Some women have daddy complexes. Wedding pictures are taken; son-in-law stands head to head with father-in-law; professions, habits, religious affiliations are matched subconsciously, or not.
We go to a bar, my husband and I. He is my height, five foot seven inches, three inches shy of my father, and weighs eighty pounds less than the man who taught me how to hunt.
They like to hunt together. Sometimes we drive down to Kentucky on Saturday nights and wait for the hunt. My father always knocks before he comes into the room he built, the room where we sleep. I imagine he’s afraid of seeing me naked, bedsheets thrown aside during the night. But I’m not. I never am. I wear an old tee shirt of my husband’s; the name of his first band ironed above my left breast. My husband jerks at the knock - the kids don’t knock on our bedroom door at home - then says, “I’m up.”
Why doesn’t he ever say that to me when I slip over him in the morning?
At the bar, my husband is asked to sing. He looks at me and winks. His voice is what lured me. Never mind that he was small. Never mind that his thighs were the size of my biceps. He could sing. So he does.
He sings one song after another. I think I’m forgotten. He’s stopped looking at me. He’s singing to the entire crowd; the men who wait until their cigarette ashes threaten to dirty the bar before tapping their smokes against tin ashtrays, the women who dance on the floor - pecking like chickens in a pen.
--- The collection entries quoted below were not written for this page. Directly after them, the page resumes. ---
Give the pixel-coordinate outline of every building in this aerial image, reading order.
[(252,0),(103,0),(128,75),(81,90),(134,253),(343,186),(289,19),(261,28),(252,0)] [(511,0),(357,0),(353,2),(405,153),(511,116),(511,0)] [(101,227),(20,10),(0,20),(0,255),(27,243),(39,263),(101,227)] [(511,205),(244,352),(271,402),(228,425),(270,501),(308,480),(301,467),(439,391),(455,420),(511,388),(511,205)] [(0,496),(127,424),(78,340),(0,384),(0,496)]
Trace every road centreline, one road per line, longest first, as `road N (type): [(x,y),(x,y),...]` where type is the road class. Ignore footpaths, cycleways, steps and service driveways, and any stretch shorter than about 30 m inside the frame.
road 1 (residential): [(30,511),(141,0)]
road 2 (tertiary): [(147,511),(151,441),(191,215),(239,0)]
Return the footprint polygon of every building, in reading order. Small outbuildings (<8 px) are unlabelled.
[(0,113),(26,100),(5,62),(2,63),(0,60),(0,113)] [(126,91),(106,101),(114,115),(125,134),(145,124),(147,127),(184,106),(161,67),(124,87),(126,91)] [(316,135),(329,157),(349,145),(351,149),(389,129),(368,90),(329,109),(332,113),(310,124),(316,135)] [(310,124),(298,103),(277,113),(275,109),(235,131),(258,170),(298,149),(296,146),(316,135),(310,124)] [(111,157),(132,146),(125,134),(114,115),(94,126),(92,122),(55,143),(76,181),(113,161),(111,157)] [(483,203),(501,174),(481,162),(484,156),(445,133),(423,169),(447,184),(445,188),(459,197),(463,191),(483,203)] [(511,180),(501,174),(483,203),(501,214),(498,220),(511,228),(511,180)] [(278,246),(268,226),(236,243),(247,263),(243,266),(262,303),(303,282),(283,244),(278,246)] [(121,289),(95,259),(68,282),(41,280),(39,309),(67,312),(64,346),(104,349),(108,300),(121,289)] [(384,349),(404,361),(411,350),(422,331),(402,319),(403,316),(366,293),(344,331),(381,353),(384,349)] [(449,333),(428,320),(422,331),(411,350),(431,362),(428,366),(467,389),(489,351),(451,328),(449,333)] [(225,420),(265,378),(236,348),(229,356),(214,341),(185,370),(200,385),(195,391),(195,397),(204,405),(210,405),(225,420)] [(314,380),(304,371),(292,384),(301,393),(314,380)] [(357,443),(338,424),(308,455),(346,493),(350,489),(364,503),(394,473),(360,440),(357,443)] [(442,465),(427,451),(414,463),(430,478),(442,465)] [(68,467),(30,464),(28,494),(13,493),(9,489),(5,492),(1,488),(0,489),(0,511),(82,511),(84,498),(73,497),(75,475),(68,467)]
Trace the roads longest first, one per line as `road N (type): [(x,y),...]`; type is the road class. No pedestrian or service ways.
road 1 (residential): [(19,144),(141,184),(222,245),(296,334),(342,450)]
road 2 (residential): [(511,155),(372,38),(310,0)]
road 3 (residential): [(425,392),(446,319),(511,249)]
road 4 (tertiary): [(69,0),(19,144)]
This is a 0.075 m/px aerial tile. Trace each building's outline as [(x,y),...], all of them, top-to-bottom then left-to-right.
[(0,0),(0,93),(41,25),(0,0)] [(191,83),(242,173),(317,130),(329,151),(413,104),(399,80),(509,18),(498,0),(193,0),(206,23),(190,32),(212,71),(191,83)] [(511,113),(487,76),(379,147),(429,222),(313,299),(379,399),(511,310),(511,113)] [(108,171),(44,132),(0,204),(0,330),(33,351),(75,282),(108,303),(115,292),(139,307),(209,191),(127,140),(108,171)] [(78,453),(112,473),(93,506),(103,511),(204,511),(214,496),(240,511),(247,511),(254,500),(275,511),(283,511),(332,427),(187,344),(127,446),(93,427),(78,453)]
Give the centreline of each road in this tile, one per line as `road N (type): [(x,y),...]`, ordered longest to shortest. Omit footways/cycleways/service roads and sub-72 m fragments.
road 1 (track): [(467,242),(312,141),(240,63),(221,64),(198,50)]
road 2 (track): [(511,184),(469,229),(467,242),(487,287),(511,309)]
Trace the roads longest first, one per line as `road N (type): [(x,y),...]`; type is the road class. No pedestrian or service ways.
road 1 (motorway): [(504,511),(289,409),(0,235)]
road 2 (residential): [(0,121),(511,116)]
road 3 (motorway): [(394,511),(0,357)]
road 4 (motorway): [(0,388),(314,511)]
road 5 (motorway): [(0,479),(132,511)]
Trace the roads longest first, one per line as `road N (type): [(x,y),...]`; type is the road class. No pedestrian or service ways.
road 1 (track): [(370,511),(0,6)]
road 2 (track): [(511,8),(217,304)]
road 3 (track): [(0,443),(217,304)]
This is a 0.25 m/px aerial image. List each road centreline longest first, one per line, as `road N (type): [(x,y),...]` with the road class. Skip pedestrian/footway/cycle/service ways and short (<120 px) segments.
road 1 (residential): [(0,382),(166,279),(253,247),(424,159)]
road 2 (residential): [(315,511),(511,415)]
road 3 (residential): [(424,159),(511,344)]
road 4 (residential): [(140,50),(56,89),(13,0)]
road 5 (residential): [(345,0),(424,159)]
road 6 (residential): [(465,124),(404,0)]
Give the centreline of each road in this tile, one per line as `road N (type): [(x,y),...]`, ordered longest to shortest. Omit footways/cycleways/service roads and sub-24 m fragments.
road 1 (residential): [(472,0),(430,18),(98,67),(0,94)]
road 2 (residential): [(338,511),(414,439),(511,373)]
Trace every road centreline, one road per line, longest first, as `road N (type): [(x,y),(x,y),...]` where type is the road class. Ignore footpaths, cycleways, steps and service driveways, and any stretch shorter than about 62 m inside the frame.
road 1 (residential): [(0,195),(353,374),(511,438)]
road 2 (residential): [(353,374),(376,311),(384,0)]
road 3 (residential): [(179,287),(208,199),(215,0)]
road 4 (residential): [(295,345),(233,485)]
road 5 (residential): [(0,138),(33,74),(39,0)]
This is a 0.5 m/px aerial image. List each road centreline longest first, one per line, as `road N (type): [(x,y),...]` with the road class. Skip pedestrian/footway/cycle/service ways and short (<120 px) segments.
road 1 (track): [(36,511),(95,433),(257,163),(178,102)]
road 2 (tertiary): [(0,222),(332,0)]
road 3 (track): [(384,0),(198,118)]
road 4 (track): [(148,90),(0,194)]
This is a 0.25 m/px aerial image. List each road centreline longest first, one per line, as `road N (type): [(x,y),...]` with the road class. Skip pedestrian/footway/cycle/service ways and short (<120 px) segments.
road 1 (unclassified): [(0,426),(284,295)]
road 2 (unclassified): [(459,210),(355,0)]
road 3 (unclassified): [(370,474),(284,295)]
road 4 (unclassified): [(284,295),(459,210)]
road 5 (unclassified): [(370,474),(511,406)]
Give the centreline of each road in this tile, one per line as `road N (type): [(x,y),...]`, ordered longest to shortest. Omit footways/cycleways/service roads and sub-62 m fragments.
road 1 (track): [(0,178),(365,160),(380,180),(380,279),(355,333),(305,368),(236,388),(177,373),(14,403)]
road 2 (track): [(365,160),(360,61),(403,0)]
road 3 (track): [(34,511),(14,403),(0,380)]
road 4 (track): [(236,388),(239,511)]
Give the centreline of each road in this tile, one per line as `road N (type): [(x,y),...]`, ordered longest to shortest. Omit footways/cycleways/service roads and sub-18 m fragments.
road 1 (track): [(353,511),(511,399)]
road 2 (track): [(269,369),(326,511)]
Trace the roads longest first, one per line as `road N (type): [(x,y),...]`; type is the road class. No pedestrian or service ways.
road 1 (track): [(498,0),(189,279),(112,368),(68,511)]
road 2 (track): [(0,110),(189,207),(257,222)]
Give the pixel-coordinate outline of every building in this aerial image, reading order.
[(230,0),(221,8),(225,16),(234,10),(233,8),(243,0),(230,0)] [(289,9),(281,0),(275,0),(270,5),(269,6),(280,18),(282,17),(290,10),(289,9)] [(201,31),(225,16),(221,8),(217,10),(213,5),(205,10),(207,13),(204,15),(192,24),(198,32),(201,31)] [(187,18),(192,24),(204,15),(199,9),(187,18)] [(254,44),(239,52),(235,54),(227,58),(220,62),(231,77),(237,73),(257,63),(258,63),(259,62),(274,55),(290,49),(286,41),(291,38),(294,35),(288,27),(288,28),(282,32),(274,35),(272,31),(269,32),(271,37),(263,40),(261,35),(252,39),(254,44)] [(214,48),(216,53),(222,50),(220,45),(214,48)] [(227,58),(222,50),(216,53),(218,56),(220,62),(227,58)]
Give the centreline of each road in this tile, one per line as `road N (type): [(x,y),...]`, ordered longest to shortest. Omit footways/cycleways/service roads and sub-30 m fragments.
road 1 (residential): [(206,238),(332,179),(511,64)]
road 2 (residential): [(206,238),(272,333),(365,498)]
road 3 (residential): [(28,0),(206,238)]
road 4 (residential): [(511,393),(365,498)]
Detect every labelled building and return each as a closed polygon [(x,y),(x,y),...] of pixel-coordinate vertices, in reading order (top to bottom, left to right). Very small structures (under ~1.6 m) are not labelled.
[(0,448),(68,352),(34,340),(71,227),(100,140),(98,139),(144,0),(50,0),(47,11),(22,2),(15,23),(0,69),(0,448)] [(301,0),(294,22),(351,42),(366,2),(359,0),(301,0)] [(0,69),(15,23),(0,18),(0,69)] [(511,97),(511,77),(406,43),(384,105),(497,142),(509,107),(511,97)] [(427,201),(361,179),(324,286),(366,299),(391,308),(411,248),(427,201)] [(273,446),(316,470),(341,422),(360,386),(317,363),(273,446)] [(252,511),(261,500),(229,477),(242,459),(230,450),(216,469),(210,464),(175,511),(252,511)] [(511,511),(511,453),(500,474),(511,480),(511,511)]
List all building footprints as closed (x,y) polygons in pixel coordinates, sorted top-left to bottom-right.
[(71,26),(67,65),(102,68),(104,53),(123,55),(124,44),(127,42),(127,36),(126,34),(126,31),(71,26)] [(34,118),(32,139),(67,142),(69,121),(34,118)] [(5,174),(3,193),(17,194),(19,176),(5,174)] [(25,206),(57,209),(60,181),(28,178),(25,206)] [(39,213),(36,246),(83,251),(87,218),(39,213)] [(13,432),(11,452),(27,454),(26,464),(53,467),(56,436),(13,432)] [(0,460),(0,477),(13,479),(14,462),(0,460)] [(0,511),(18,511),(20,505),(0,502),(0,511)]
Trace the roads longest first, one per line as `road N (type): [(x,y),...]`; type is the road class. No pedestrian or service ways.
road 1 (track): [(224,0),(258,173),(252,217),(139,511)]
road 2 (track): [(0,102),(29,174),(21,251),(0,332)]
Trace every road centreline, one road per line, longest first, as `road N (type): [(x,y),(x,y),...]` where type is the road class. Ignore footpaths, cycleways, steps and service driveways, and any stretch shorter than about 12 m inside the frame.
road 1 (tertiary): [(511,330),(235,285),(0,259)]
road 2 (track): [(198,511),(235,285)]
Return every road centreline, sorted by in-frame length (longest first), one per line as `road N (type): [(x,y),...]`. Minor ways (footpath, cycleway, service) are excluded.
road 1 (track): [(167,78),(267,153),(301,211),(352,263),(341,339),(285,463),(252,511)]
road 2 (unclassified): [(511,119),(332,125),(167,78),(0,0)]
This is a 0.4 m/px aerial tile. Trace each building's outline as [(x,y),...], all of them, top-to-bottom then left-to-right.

A man sits down next to me. My husband points and smiles through the lyrics. The man nods to my husband.
“Do you remember me?” he asks.
“Not at all,” I say.
He orders a whiskey sour and I laugh. A sour. Not straight. All sugared up.
“What do you do now?” he asks.
“I sit at home.”
“I sit at home sometimes, too.”
My father never sits at home. He always has something to do. He helped my brother build a cabin at his lake last year. He owns two autobody shops. He likes to hunt and fish.
My husband goes outside during the band break. He’s part of the band now even though we showed up on the sly.
“It’s better to talk now,” the man says. “Jared.” He touches my hand. “You’re Crystal. Crystal Gayle.”
He smiles this big grin that puffs his cheeks and makes me look away. Even though years ago I grew tired of the tugs on my long hair, of my namesake, while my head is turned to the side, I laugh too.
The next weekend we go camping. My husband and Jared have rekindled their old friendship. They’ve spoken on the phone for the past three nights, planned, called other friends, and my husband, for the first time in years, found a babysitter all on his own.
“Have Crys look,” he says.
Some guy I don’t know passes me a porno mag.
“Are they real or fake?” my husband asks. “Crys knows,” he says. “She can spot them a mile away.”
“I don’t want to look at this,” I say, tossing the magazine into the bonfire.
“What the fuck?” The owner of the magazine stands up on the other side of the fire. He has on plastic flip flops from Walmart and is holding a can of Busch light.
“Grow up,” I say, before walking down to the lake.
“Maybe she’s seen too much,” I hear my husband say. “Here’s five bucks. Sorry about the magazine.”
No one comes down to me for a very long time. The sun has faded into the kind of orange that reminds me of the sherbert Push-Pops my dad used to buy at the local grocery when I was a kid.
“I’d tell you they were childish but you’d think I was trying to make small talk,” Jared says, sitting on the sandstone rock below me.
“Did you ever do this when you were a kid?” he asks. He takes a pocketknife from his pocket and scrapes against the rock, collecting bits of sand in the palm of his hand. He holds them out to me for inspection and I’m afraid to touch his hand.
“Yes. When I was bored. Are you bored?”
“Only slightly,” he says. “It’s wearing off.”
“Why did you do that?”
“Ditch the mag or storm off?” I ask.
“Ditch the mag.”
“Women are women are women,” I say.
Jared gets off the rock and sits next to me. He stretches out his legs, that like mine, are thick; mine from dancing - I don’t ask about his.
“It’s time to eat,” he says.
“Is that why you came down here?” I ask.
“Yes.”
He sits across the fire. I sit beside my husband.
“Try this,” my husband says, balancing a bite of coleslaw and Ramen noodles on his fork.
“Didn’t you just cut your Brautwurst with that fork?”
“Just eat it. You’ll like it.”
“No thank you.”
The only thing I have to eat is what I brought - pasta salad. I try not to look at Jared but notice, through the blue light of the fire, the curly noodles and dark bits of veggies that fill his plate.
Someone brought two inflatable boats. They are tied off to a stake in the dirt on the bank of the deep.
I know how to row a boat. The lake behind the house where I grew up had water moccasins, cattails, and dragonflies that skimmed across the algae. My dad taught me how to row. We used to fish together until my parents divorced and I read a PETA magazine which told me about the nerves in the mouths of fish.